How do you trust they won't do it again to "enhance summaries" or something in the future?

xwowsersx•16m ago
I think what PG meant by "do things that don't scale" is earnest effort in service of building a real product: talking to users, manually onboarding, hand-holding early customers so you can learn fast and iterate toward something that eventually does scale.
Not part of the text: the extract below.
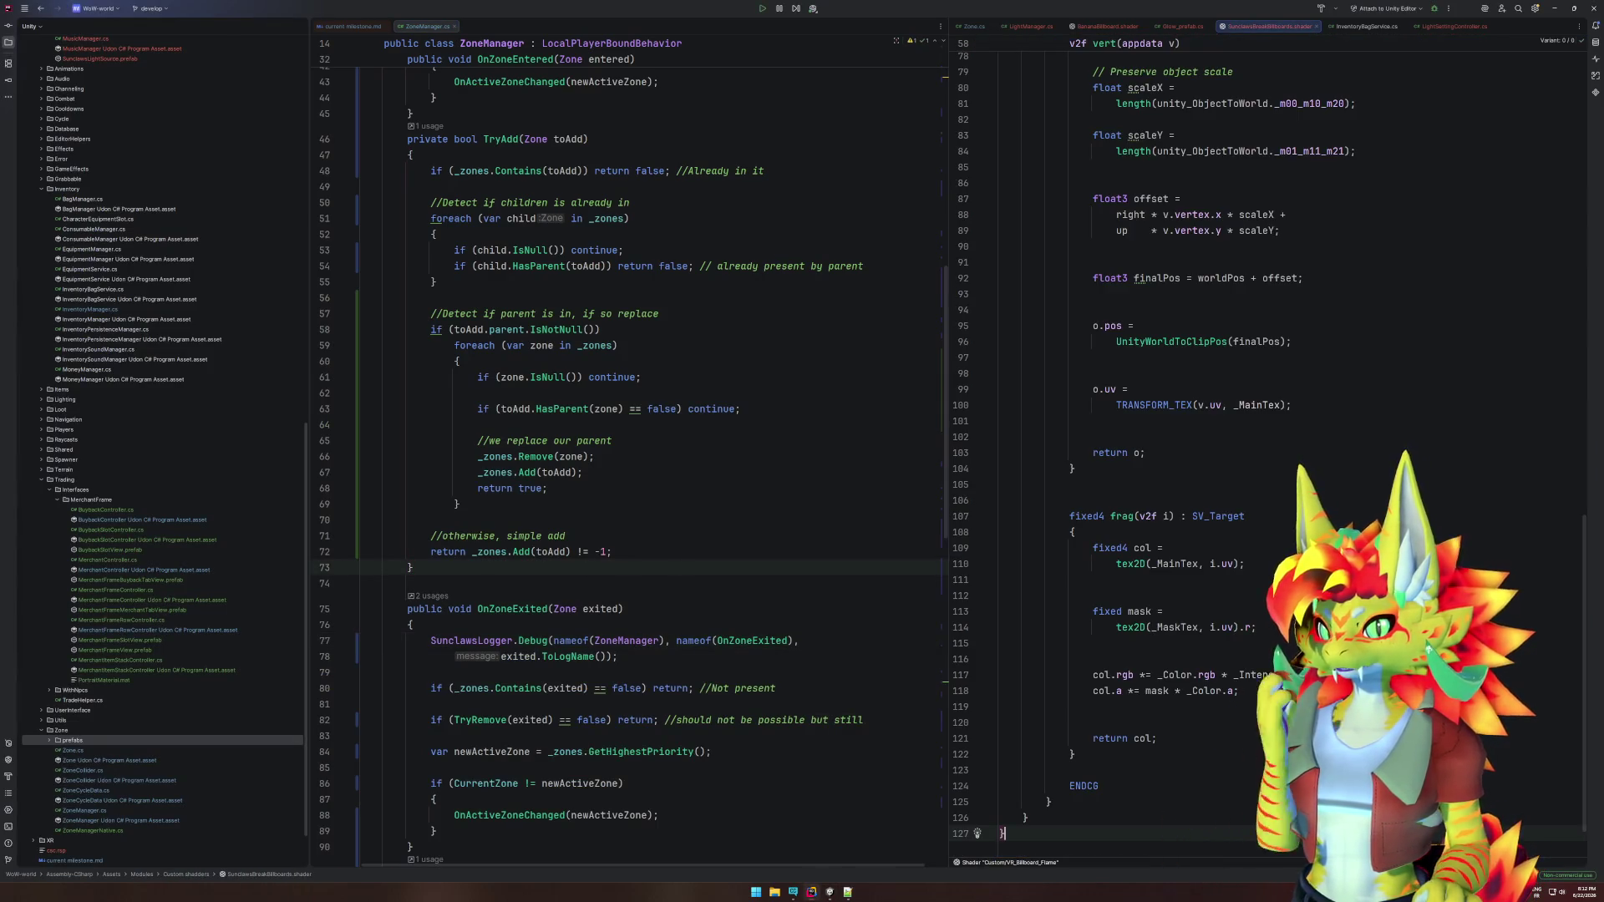
Review the pasted shader's Queue and RenderType tags, structs and vert function, then return to Unity.
scroll(1254, 451, up, 20)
What this startup did isn't that, AFAICT. It wasn't manual work in service of learning...it was just fraud as a business model, no? Like, they were pretending the technology existed before it actually did. There's a bright line between unscalable hustle and misleading customers about what your product actually is.

Doing unscalable things is about being scrappy and close to the problem. Pretending humans are AI is just straight up deceiving people.

cbracketdash•5m ago
Totally agree with this point. There are several advice that pg and similar roles give which are not universally true. I reiterate your point that "doing things that don't scale" is meant specifically for searching for 1-1 user experience advice.

A similar exmaple is "Make something people want". This is generally true advice in focusing your efforts on solving customer's problems. Yet, this is disastrous advice if taking literally to the fullest extent (you can only imagine).

bix6•12m ago
$10M revenue in 2024, now $1B tender offer lol.
bravetraveler•6m ago
"Make it exist, first. You can make it good later"

Bias towards bullshit

bix6•1m ago
From LI

> this was for our first few beta customers from 2017 and we made it clear that there was a human in the loop of the service. LLMs didn't exist yet. It was like offering an EA for $100/mo - several other startups did that as well, but obviously it doesn't scale.

So not necessarily fraud unless they deceived investors. Or he’s covering up his mistake. Getting the popcorn!!